◆ Assignment
Return the complete listing that follows, with each line reproduced exactly.

◆ Extracted information
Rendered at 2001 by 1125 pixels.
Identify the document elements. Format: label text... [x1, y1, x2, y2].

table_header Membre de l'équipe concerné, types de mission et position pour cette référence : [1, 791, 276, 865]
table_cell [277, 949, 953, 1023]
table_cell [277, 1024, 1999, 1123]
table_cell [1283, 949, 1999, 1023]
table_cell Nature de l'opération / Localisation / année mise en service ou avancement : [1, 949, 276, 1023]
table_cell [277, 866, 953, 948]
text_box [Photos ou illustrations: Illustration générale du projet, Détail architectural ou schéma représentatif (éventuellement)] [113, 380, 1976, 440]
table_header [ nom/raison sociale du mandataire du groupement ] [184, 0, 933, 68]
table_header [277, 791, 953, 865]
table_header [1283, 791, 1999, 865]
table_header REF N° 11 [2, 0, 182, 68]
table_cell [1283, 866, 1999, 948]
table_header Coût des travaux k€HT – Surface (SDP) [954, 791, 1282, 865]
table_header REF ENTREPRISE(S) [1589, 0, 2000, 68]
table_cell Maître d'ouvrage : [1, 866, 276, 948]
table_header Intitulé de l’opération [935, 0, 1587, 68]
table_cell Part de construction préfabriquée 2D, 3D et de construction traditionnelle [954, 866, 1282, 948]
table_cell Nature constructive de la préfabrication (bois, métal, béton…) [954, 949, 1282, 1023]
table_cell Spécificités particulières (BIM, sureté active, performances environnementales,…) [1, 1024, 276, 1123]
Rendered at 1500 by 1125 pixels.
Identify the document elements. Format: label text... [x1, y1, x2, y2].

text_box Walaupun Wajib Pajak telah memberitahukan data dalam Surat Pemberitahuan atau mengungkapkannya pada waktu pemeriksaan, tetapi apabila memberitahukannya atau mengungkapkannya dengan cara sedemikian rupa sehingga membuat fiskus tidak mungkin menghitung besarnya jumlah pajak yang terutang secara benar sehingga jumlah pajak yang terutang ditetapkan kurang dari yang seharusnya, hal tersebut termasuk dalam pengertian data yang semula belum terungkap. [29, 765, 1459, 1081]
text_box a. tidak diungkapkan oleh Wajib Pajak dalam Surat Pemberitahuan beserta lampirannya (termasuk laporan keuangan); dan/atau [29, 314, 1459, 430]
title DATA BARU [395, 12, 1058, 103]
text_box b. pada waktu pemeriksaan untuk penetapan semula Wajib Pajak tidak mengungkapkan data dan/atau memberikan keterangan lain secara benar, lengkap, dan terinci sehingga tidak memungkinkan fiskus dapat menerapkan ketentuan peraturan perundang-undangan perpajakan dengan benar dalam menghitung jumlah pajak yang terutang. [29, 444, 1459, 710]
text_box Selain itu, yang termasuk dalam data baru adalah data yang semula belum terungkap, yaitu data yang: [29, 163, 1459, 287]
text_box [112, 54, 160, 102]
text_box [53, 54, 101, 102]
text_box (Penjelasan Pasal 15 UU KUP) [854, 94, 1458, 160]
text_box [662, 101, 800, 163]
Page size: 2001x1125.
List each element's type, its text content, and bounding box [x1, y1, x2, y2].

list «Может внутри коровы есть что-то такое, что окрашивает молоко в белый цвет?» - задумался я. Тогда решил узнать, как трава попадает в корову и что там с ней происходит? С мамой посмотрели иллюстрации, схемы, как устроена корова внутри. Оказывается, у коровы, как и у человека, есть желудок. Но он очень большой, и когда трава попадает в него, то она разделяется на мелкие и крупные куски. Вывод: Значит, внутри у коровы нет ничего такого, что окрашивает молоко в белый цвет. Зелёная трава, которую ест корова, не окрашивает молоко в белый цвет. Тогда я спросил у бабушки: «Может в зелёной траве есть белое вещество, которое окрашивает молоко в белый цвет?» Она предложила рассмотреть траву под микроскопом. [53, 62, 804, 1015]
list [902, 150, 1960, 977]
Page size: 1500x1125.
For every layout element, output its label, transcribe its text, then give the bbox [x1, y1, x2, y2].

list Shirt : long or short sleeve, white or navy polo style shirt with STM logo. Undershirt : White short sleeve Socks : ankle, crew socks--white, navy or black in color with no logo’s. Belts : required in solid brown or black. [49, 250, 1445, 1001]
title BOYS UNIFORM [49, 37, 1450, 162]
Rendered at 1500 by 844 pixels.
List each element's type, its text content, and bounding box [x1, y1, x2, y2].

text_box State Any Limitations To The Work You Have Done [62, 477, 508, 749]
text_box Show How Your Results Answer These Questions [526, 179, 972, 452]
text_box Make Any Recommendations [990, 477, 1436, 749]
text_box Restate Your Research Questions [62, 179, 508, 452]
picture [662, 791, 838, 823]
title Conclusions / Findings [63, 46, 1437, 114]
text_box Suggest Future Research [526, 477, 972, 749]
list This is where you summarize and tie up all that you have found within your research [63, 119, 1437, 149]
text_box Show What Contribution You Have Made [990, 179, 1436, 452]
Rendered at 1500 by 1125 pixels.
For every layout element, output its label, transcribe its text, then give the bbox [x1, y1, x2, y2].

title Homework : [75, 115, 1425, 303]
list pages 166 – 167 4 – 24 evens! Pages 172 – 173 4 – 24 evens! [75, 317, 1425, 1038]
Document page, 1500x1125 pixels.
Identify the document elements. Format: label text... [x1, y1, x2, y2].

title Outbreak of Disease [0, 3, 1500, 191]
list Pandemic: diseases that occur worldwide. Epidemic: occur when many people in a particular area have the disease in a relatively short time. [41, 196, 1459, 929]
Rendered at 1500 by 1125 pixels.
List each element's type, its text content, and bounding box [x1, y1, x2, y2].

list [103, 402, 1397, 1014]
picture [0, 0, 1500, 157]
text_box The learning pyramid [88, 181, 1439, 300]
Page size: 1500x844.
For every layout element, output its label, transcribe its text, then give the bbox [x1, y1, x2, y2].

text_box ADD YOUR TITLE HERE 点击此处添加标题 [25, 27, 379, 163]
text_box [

◆ Answer to the exercise
Rendered at 2001 by 1125 pixels.
Identify the document elements. Format: label text... [x1, y1, x2, y2].

table_header Membre de l'équipe concerné, types de mission et position pour cette référence : [1, 791, 276, 865]
table_cell [277, 949, 953, 1023]
table_cell [277, 1024, 1999, 1123]
table_cell [1283, 949, 1999, 1023]
table_cell Nature de l'opération / Localisation / année mise en service ou avancement : [1, 949, 276, 1023]
table_cell [277, 866, 953, 948]
text_box [Photos ou illustrations: Illustration générale du projet, Détail architectural ou schéma représentatif (éventuellement)] [113, 380, 1976, 440]
table_header [ nom/raison sociale du mandataire du groupement ] [184, 0, 933, 68]
table_header [277, 791, 953, 865]
table_header [1283, 791, 1999, 865]
table_header REF N° 11 [2, 0, 182, 68]
table_cell [1283, 866, 1999, 948]
table_header Coût des travaux k€HT – Surface (SDP) [954, 791, 1282, 865]
table_header REF ENTREPRISE(S) [1589, 0, 2000, 68]
table_cell Maître d'ouvrage : [1, 866, 276, 948]
table_header Intitulé de l’opération [935, 0, 1587, 68]
table_cell Part de construction préfabriquée 2D, 3D et de construction traditionnelle [954, 866, 1282, 948]
table_cell Nature constructive de la préfabrication (bois, métal, béton…) [954, 949, 1282, 1023]
table_cell Spécificités particulières (BIM, sureté active, performances environnementales,…) [1, 1024, 276, 1123]
Rendered at 1500 by 1125 pixels.
Identify the document elements. Format: label text... [x1, y1, x2, y2].

text_box Walaupun Wajib Pajak telah memberitahukan data dalam Surat Pemberitahuan atau mengungkapkannya pada waktu pemeriksaan, tetapi apabila memberitahukannya atau mengungkapkannya dengan cara sedemikian rupa sehingga membuat fiskus tidak mungkin menghitung besarnya jumlah pajak yang terutang secara benar sehingga jumlah pajak yang terutang ditetapkan kurang dari yang seharusnya, hal tersebut termasuk dalam pengertian data yang semula belum terungkap. [29, 765, 1459, 1081]
text_box a. tidak diungkapkan oleh Wajib Pajak dalam Surat Pemberitahuan beserta lampirannya (termasuk laporan keuangan); dan/atau [29, 314, 1459, 430]
title DATA BARU [395, 12, 1058, 103]
text_box b. pada waktu pemeriksaan untuk penetapan semula Wajib Pajak tidak mengungkapkan data dan/atau memberikan keterangan lain secara benar, lengkap, dan terinci sehingga tidak memungkinkan fiskus dapat menerapkan ketentuan peraturan perundang-undangan perpajakan dengan benar dalam menghitung jumlah pajak yang terutang. [29, 444, 1459, 710]
text_box Selain itu, yang termasuk dalam data baru adalah data yang semula belum terungkap, yaitu data yang: [29, 163, 1459, 287]
text_box [112, 54, 160, 102]
text_box [53, 54, 101, 102]
text_box (Penjelasan Pasal 15 UU KUP) [854, 94, 1458, 160]
text_box [662, 101, 800, 163]
Page size: 2001x1125.
List each element's type, its text content, and bounding box [x1, y1, x2, y2].

list «Может внутри коровы есть что-то такое, что окрашивает молоко в белый цвет?» - задумался я. Тогда решил узнать, как трава попадает в корову и что там с ней происходит? С мамой посмотрели иллюстрации, схемы, как устроена корова внутри. Оказывается, у коровы, как и у человека, есть желудок. Но он очень большой, и когда трава попадает в него, то она разделяется на мелкие и крупные куски. Вывод: Значит, внутри у коровы нет ничего такого, что окрашивает молоко в белый цвет. Зелёная трава, которую ест корова, не окрашивает молоко в белый цвет. Тогда я спросил у бабушки: «Может в зелёной траве есть белое вещество, которое окрашивает молоко в белый цвет?» Она предложила рассмотреть траву под микроскопом. [53, 62, 804, 1015]
list [902, 150, 1960, 977]
Page size: 1500x1125.
For every layout element, output its label, transcribe its text, then give the bbox [x1, y1, x2, y2].

list Shirt : long or short sleeve, white or navy polo style shirt with STM logo. Undershirt : White short sleeve Socks : ankle, crew socks--white, navy or black in color with no logo’s. Belts : required in solid brown or black. [49, 250, 1445, 1001]
title BOYS UNIFORM [49, 37, 1450, 162]
Rendered at 1500 by 844 pixels.
List each element's type, its text content, and bounding box [x1, y1, x2, y2].

text_box State Any Limitations To The Work You Have Done [62, 477, 508, 749]
text_box Show How Your Results Answer These Questions [526, 179, 972, 452]
text_box Make Any Recommendations [990, 477, 1436, 749]
text_box Restate Your Research Questions [62, 179, 508, 452]
picture [662, 791, 838, 823]
title Conclusions / Findings [63, 46, 1437, 114]
text_box Suggest Future Research [526, 477, 972, 749]
list This is where you summarize and tie up all that you have found within your research [63, 119, 1437, 149]
text_box Show What Contribution You Have Made [990, 179, 1436, 452]
Rendered at 1500 by 1125 pixels.
For every layout element, output its label, transcribe its text, then give the bbox [x1, y1, x2, y2].

title Homework : [75, 115, 1425, 303]
list pages 166 – 167 4 – 24 evens! Pages 172 – 173 4 – 24 evens! [75, 317, 1425, 1038]
Document page, 1500x1125 pixels.
Identify the document elements. Format: label text... [x1, y1, x2, y2].

title Outbreak of Disease [0, 3, 1500, 191]
list Pandemic: diseases that occur worldwide. Epidemic: occur when many people in a particular area have the disease in a relatively short time. [41, 196, 1459, 929]
Rendered at 1500 by 1125 pixels.
List each element's type, its text content, and bounding box [x1, y1, x2, y2].

list [103, 402, 1397, 1014]
picture [0, 0, 1500, 157]
text_box The learning pyramid [88, 181, 1439, 300]
Page size: 1500x844.
For every layout element, output its label, transcribe its text, then give the bbox [x1, y1, x2, y2].

text_box ADD YOUR TITLE HERE 点击此处添加标题 [25, 27, 379, 163]
text_box [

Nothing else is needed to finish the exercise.